Уже из «статьи» следует, что, разделив всех людей на «два разряда», Раскольников относит себя, конечно, к «высшему разряду».
Как может такое разделение, такая претензия совмещаться с «добрыми» целями?
В первом разговоре с Порфирием Раскольников признает: «Одним словом, у меня все равносильное право имеют и „да здравствует вековечная война“…»
«Вековечная война» как выражение любви к человечеству?
Дело проясняется в мысленном монологе Раскольникова после этого разговора: «Нет, те люди не так сделаны; настоящий властелин, кому все разрешается, громит Тулон, делает резню в Париже, забывает армию в Египте, тратит полмиллиона людей в московском походе и отделывается каламбуром в Вильне; и все ему же, по смерти, ставят кумиры, – а стало быть, и все разрешается. Нет, на этаких людях, видно, не тело, а бронза! <…> Прав, прав „пророк“, когда ставит где-нибудь поперек улицы хор-р-рошую батарею и дует в правого и виноватого, не удостоивая даже и объясниться… Повинуйся, дрожащая тварь, и – не желай, потому – не твое это дело!»
«Хор-р-рошая батарея» как «спасительная идея»?
Еще одно признание. «Свободу и власть, а главное власть! Над всею дрожащею тварью, над всем муравейником! <…> Вот цель! <…> Это мое тебе напутствие!» – говорит Раскольников Соне, обещая разъяснить это «напутствие» позже.
Вот эта главная сцена признания: «Вот что: я хотел Наполеоном сделаться, оттого и убил. <…> Я… я захотел осмелиться и убил… я только осмелиться захотел, Соня, вот вся причина!»
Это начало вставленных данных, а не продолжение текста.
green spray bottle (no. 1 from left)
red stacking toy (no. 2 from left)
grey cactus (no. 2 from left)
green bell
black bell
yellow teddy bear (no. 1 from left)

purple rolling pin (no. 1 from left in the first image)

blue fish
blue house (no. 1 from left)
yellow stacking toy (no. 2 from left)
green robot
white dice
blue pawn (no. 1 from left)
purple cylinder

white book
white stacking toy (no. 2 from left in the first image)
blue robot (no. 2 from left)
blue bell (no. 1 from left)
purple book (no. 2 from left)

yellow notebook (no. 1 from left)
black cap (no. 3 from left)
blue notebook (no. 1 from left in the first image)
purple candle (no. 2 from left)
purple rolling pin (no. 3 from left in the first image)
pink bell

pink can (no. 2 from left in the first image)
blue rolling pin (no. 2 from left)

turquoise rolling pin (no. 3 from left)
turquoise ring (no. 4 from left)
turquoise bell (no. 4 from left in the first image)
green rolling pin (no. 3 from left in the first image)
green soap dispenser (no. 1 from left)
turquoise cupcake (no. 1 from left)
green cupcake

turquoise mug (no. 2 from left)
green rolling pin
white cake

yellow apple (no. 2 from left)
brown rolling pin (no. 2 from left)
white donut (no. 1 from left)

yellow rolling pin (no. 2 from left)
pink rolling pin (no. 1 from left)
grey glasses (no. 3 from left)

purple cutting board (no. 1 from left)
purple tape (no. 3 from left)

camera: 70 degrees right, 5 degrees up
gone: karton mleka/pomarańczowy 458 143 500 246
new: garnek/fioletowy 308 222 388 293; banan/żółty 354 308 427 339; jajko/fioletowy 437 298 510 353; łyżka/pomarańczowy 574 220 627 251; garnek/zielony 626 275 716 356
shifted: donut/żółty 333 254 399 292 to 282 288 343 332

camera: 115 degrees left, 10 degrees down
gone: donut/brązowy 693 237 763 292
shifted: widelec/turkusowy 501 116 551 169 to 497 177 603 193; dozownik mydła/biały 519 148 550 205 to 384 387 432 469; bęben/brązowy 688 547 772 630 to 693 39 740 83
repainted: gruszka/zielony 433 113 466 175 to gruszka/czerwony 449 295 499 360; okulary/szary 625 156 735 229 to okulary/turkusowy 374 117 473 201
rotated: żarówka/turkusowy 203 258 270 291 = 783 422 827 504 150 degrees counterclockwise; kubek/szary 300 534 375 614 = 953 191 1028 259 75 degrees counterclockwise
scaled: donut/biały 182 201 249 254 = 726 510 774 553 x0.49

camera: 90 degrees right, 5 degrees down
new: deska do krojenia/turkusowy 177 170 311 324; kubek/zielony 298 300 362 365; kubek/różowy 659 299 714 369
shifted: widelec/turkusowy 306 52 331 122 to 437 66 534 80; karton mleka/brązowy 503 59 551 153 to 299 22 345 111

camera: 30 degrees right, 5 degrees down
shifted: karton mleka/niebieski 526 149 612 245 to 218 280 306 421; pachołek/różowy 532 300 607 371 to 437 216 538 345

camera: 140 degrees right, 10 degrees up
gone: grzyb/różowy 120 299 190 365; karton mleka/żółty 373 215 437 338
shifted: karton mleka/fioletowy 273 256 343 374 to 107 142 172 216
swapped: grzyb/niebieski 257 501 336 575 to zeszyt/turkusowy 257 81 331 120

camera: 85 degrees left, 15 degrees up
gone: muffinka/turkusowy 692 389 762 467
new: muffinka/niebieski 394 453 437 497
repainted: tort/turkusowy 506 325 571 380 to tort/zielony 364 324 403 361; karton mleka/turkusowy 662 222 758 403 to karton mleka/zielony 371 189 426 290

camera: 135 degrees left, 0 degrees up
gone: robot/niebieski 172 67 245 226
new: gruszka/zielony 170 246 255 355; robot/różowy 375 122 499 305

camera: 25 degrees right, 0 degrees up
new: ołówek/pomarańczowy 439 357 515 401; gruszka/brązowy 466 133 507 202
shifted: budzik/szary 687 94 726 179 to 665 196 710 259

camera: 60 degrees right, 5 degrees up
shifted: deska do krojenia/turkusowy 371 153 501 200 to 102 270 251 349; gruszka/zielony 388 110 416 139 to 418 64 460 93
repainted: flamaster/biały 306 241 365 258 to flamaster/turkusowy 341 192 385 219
Оказывается, он и жаждал попасть в число тех «пророков», кому «все позволено»: «Кто много посмеет, тот у них и прав. Кто на большее может плюнуть, тот у них и законодатель, а кто больше всех может посметь, тот и всех правее! <…> Я лгать в этом не хотел даже себе! Не для того, чтобы матери помочь, убил – вздор! Не для того я убил, чтобы, получив средства и власть, сделаться благодетелем человечества. Вздор! Я просто убил; для себя одного: а там стал ли бы я чьим-нибудь благодетелем или всю жизнь, как паук, ловил бы всех в паутину и из всех живые соки высасывал, мне, в ту минуту, все равно должно быть было! <…> И не деньги, главное, нужны мне были, Соня, когда я убил; не столько деньги нужны были, как другое <…> Мне другое надо было узнать, другое толкало меня под руки: мне надо было узнать тогда, и поскорее узнать, вошь ли я, как все, или человек? Смогу ли и я переступить или не смогу! <…> Тварь ли я дрожащая или право имею…»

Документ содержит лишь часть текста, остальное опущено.